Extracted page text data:
* * * * * * * * *

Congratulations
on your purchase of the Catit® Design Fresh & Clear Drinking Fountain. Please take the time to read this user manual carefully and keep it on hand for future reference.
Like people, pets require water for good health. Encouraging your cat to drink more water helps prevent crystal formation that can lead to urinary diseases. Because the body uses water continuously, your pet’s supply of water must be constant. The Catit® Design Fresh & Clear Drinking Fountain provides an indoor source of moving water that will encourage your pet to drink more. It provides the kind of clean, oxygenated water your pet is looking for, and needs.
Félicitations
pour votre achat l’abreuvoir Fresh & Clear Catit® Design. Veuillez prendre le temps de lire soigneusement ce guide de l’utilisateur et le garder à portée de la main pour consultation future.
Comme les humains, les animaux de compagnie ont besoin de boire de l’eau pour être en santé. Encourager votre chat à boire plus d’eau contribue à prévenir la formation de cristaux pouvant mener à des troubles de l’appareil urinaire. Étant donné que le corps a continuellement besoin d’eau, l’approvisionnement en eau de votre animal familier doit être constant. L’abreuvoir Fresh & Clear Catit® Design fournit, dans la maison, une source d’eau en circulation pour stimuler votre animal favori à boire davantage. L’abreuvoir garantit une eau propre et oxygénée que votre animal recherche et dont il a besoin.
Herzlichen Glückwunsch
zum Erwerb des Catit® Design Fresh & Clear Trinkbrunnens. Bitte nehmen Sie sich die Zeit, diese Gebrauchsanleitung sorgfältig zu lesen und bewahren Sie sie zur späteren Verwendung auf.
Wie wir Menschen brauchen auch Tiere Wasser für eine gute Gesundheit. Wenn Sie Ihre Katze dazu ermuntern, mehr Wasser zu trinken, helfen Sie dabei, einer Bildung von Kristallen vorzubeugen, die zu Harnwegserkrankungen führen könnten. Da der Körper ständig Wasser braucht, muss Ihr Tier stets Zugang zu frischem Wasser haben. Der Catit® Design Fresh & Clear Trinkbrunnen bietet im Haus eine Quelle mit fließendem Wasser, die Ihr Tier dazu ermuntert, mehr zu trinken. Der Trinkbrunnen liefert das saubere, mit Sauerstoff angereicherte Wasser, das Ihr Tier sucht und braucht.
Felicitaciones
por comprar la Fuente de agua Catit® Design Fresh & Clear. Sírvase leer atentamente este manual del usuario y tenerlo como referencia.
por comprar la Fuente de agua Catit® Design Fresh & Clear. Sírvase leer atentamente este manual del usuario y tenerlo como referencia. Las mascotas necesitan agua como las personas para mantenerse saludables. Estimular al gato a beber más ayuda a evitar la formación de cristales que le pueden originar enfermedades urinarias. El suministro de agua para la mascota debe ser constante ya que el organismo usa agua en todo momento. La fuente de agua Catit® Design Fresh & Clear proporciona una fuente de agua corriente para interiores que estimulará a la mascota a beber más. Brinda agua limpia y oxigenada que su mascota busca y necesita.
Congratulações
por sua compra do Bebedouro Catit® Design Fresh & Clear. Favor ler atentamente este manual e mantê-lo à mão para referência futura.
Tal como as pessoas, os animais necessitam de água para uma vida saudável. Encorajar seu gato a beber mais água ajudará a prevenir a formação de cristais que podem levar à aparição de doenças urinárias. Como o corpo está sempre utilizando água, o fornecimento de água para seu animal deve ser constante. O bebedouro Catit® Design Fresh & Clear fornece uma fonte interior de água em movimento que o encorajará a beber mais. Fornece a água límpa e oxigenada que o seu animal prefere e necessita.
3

* * * * * * * * *

Pull out every line of the records above that contains the word "future".

**Reply**
on your purchase of the Catit® Design Fresh & Clear Drinking Fountain. Please take the time to read this user manual carefully and keep it on hand for future reference.
pour votre achat l’abreuvoir Fresh & Clear Catit® Design. Veuillez prendre le temps de lire soigneusement ce guide de l’utilisateur et le garder à portée de la main pour consultation future.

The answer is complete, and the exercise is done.